In our problem $K=\mathbb{Q}$ and $L=\mathbb{Q}(\theta)$, where $\theta$ is a root of $p(X)=X^3-3X+1$. $\mathcal{o}=\mathbb{Z}$ and $\mathcal{O}=\mathbb{Z}[\theta]$. The minimal polynomial of $\theta\in\mathcal{O}$ over $\mathbb{Q}$ is $p(X)\in\mathbb{Z}[X]$. Let $\mathfrak{p}=2\mathbb{Z}$. Since the conductor of $\mathbb{Z}[\theta]$ is $\mathbb{Z}[\theta]$ itself, $2\mathbb{Z}$ is relatively prime to it.
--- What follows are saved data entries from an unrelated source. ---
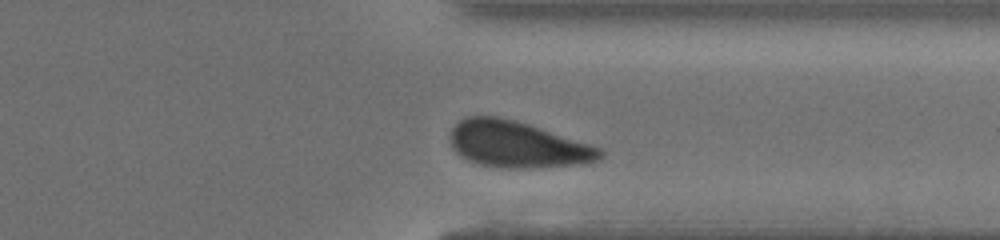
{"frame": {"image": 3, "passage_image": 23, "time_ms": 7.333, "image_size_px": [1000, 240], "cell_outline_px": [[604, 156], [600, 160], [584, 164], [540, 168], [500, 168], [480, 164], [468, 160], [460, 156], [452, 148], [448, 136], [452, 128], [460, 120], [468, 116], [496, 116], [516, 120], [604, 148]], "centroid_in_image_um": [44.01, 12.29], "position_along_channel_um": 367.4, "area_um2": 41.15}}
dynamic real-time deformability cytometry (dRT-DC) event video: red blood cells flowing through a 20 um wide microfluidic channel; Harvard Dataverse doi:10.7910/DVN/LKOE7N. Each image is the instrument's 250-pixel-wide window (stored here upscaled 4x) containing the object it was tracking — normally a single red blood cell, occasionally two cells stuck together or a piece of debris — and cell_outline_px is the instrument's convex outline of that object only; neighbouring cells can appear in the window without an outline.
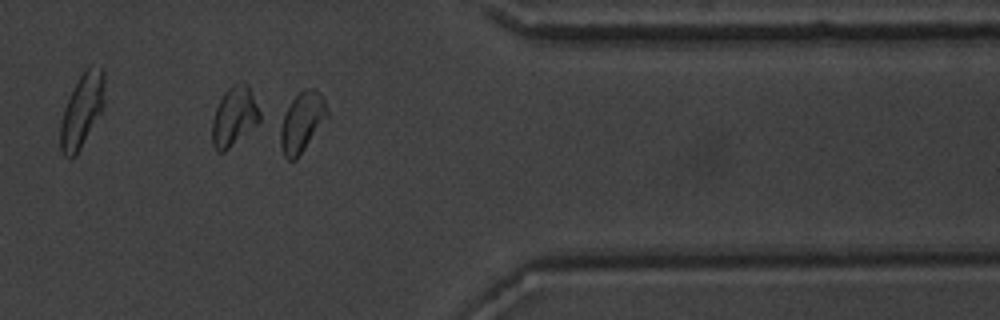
{"species": "common noctule bat (a hibernating species)", "species_latin": "Nyctalus noctula", "temperature_condition": "warm", "stored_images_in_passage": 13, "camera_frame_rate_fps": 3000, "um_per_image_px": 0.085, "animal": {"sex": "male", "body_mass_g": 20.1, "forearm_length_mm": 53.5}, "frame": {"image": 1, "passage_image": 11, "time_ms": 3.333, "image_size_px": [1000, 320], "cell_outline_px": [[328, 116], [296, 160], [288, 160], [284, 156], [280, 144], [280, 128], [284, 116], [292, 100], [304, 88], [316, 88], [320, 92], [324, 100], [328, 112]], "centroid_in_image_um": [25.67, 10.37], "position_along_channel_um": 385.7, "area_um2": 16.07}}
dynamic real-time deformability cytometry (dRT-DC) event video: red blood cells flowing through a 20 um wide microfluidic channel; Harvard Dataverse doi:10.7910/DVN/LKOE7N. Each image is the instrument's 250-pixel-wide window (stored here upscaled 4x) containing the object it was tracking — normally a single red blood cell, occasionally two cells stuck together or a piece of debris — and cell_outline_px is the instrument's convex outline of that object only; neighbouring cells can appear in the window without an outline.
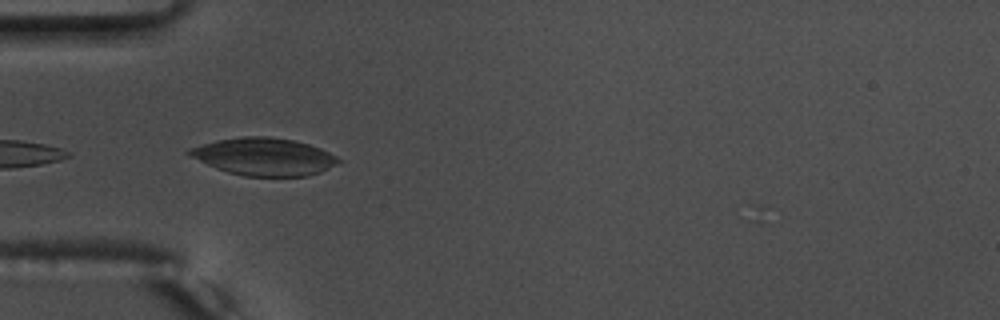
{"species": "common noctule bat (a hibernating species)", "species_latin": "Nyctalus noctula", "temperature_condition": "warm", "stored_images_in_passage": 25, "camera_frame_rate_fps": 3000, "um_per_image_px": 0.085, "animal": {"sex": "male", "body_mass_g": 17.5, "forearm_length_mm": 52.3}, "frame": {"image": 1, "passage_image": 2, "time_ms": 0.333, "image_size_px": [1000, 320], "cell_outline_px": [[344, 160], [340, 164], [320, 172], [308, 176], [244, 176], [228, 172], [216, 168], [184, 152], [188, 148], [216, 140], [244, 136], [268, 136], [292, 140], [308, 144], [320, 148]], "centroid_in_image_um": [22.48, 13.31], "position_along_channel_um": 62.5, "area_um2": 32.6}}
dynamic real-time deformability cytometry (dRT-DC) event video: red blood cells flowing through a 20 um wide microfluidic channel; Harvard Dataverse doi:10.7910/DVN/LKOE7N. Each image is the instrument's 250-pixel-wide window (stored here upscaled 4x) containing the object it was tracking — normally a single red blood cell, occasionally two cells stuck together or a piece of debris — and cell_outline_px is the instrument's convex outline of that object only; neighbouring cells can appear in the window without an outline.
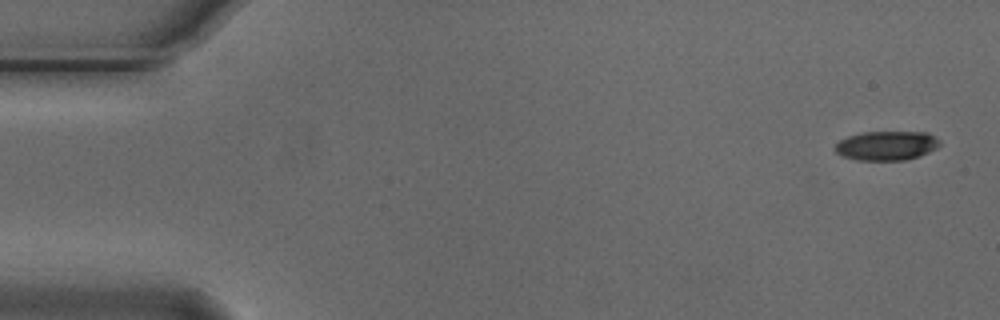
{"species": "Egyptian fruit bat (a non-hibernating species)", "species_latin": "Rousettus aegyptiacus", "temperature_condition": "cold", "stored_images_in_passage": 5, "camera_frame_rate_fps": 3000, "um_per_image_px": 0.085, "animal": {"sex": "male"}, "frame": {"image": 1, "passage_image": 1, "time_ms": 0.0, "image_size_px": [1000, 320], "cell_outline_px": [[940, 144], [936, 148], [920, 156], [904, 160], [856, 160], [844, 156], [836, 152], [832, 148], [840, 140], [848, 136], [860, 132], [928, 132], [936, 136], [940, 140]], "centroid_in_image_um": [75.36, 12.37], "position_along_channel_um": 9.6, "area_um2": 17.98}}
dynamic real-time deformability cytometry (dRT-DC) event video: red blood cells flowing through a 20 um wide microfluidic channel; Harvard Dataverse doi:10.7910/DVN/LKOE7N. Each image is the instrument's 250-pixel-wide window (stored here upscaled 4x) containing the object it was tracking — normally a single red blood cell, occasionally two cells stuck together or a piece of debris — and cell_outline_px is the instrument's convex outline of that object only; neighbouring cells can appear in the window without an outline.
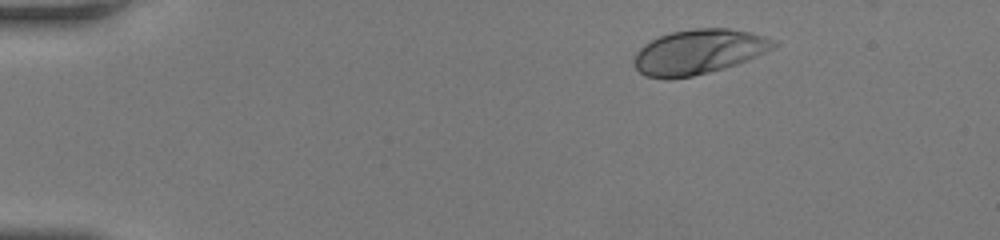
{"species": "human", "species_latin": "Homo sapiens", "temperature_condition": "room temperature", "stored_images_in_passage": 44, "camera_frame_rate_fps": 3000, "um_per_image_px": 0.085, "donor": {"sex": "female"}, "frame": {"image": 1, "passage_image": 1, "time_ms": 0.0, "image_size_px": [1000, 240], "cell_outline_px": [[780, 44], [776, 48], [748, 60], [724, 68], [692, 76], [644, 76], [632, 64], [632, 60], [636, 52], [644, 44], [660, 36], [672, 32], [696, 28], [728, 28], [748, 32], [764, 36], [776, 40]], "centroid_in_image_um": [59.44, 4.37], "position_along_channel_um": 25.6, "area_um2": 36.01}}
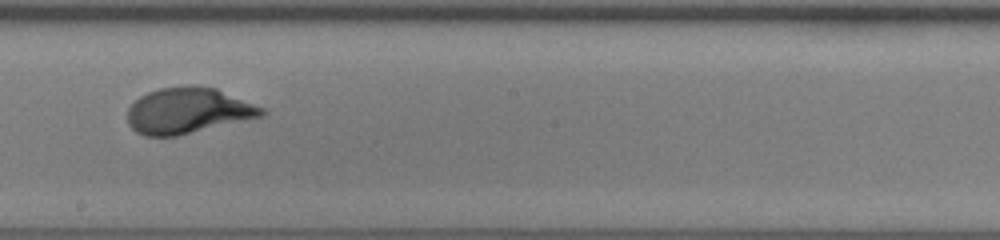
{"frame": {"image": 2, "passage_image": 23, "time_ms": 7.333, "image_size_px": [1000, 240], "cell_outline_px": [[268, 112], [264, 116], [176, 136], [144, 136], [136, 132], [128, 124], [128, 108], [140, 96], [148, 92], [160, 88], [192, 84], [216, 88], [264, 108]], "centroid_in_image_um": [15.99, 9.4], "position_along_channel_um": 232.2, "area_um2": 35.95}}
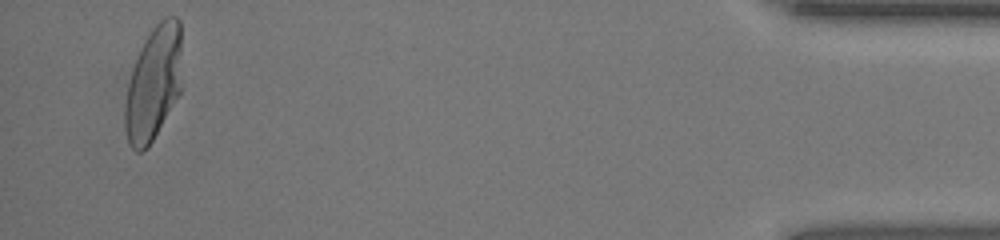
{"frame": {"image": 3, "passage_image": 42, "time_ms": 13.667, "image_size_px": [1000, 240], "cell_outline_px": [[180, 92], [148, 148], [140, 152], [136, 152], [128, 144], [124, 128], [124, 104], [128, 84], [132, 68], [140, 48], [144, 40], [152, 28], [164, 16], [176, 16], [180, 20]], "centroid_in_image_um": [13.01, 7.1], "position_along_channel_um": 422.2, "area_um2": 37.97}, "authors_computed_cell_mechanics": {"area_um2": 35.8938, "velocity_mm_per_s": 4.1512, "shape_relaxation_time_tau1_ms": 3.3588, "shape_relaxation_time_tau2_ms": null, "deformation_change_tau1": 0.2, "deformation_change_tau2": null}}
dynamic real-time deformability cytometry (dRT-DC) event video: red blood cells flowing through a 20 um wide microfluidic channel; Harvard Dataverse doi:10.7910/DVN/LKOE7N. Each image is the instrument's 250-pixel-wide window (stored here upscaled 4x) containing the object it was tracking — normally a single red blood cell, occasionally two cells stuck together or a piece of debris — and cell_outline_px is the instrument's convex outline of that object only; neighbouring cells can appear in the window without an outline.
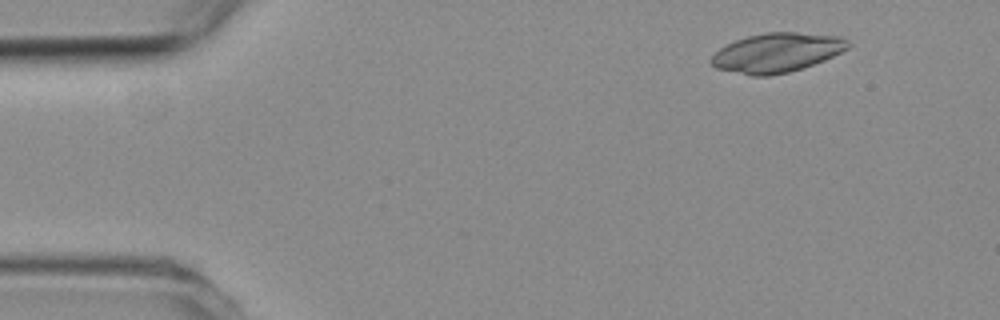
{"species": "common noctule bat (a hibernating species)", "species_latin": "Nyctalus noctula", "temperature_condition": "room temperature", "stored_images_in_passage": 5, "camera_frame_rate_fps": 3000, "um_per_image_px": 0.085, "animal": {"sex": "female", "body_mass_g": 19.3, "forearm_length_mm": 54.1}, "frame": {"image": 1, "passage_image": 1, "time_ms": 0.0, "image_size_px": [1000, 320], "cell_outline_px": [[848, 48], [824, 60], [788, 72], [768, 76], [752, 76], [716, 68], [712, 64], [712, 56], [720, 48], [736, 40], [748, 36], [764, 32], [796, 32], [840, 36], [848, 44]], "centroid_in_image_um": [66.01, 4.47], "position_along_channel_um": 19.0, "area_um2": 30.81}}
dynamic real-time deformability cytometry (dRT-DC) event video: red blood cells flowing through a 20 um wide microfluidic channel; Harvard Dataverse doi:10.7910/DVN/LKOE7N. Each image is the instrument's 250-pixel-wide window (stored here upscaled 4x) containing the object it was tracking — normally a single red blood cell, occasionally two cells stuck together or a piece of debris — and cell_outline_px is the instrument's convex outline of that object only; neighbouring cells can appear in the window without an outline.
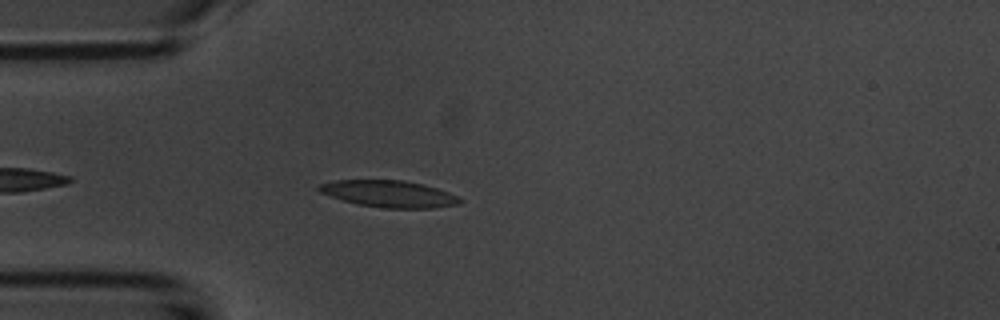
{"species": "common noctule bat (a hibernating species)", "species_latin": "Nyctalus noctula", "temperature_condition": "room temperature", "stored_images_in_passage": 29, "camera_frame_rate_fps": 3000, "um_per_image_px": 0.085, "animal": {"sex": "male", "body_mass_g": 20.1, "forearm_length_mm": 53.5}, "frame": {"image": 1, "passage_image": 5, "time_ms": 1.333, "image_size_px": [1000, 320], "cell_outline_px": [[464, 200], [460, 204], [432, 208], [384, 208], [356, 204], [320, 192], [316, 188], [320, 184], [336, 180], [404, 180], [424, 184], [460, 196]], "centroid_in_image_um": [33.12, 16.48], "position_along_channel_um": 51.9, "area_um2": 22.02}}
Now $\overline{p}(X)=p(X)\pmod{2}=X^3-3X+1\pmod{2}$. $\overline{p}(X)$ is irreducible over $\mathbb{Z}/2\mathbb{Z}$ because it is of degree $3$ and has no roots in $\mathbb{Z}/2\mathbb{Z}$. Whence the factorization of $\overline{p}(X)$ into irreducibles over $\mathbb{Z}/2\mathbb{Z}$ is just itself, namely $$ \overline{p}(X)=X^3-3X+1\pmod{2}. $$ Notice that $X^3-3X+1\in\mathbb{Z}[X]$ is monic. Then $$ \mathfrak{P}=\mathfrak{p}\mathcal{O}+p(\theta)\mathcal{O}=2\mathbb{Z}\mathbb{Z}[\theta]+0\mathbb{Z}[\theta]=2\mathbb{Z}[\theta] $$ is the only prime ideal of $\mathbb{Z}[\theta]$ above $2\mathbb{Z}$. The inertia degree of $2\mathbb{Z}[\theta]$ is the degree of $X^3-3X+1\pmod{2}$, i.e. $3$, and one has $$ 2\mathbb{Z}=2\mathbb{Z}[\theta]. $$ In particular, $2\mathbb{Z}$ is inert in $\mathbb{Q}(\theta)$, i.e. $2$ is inert in $\mathbb{Q}(\theta)$.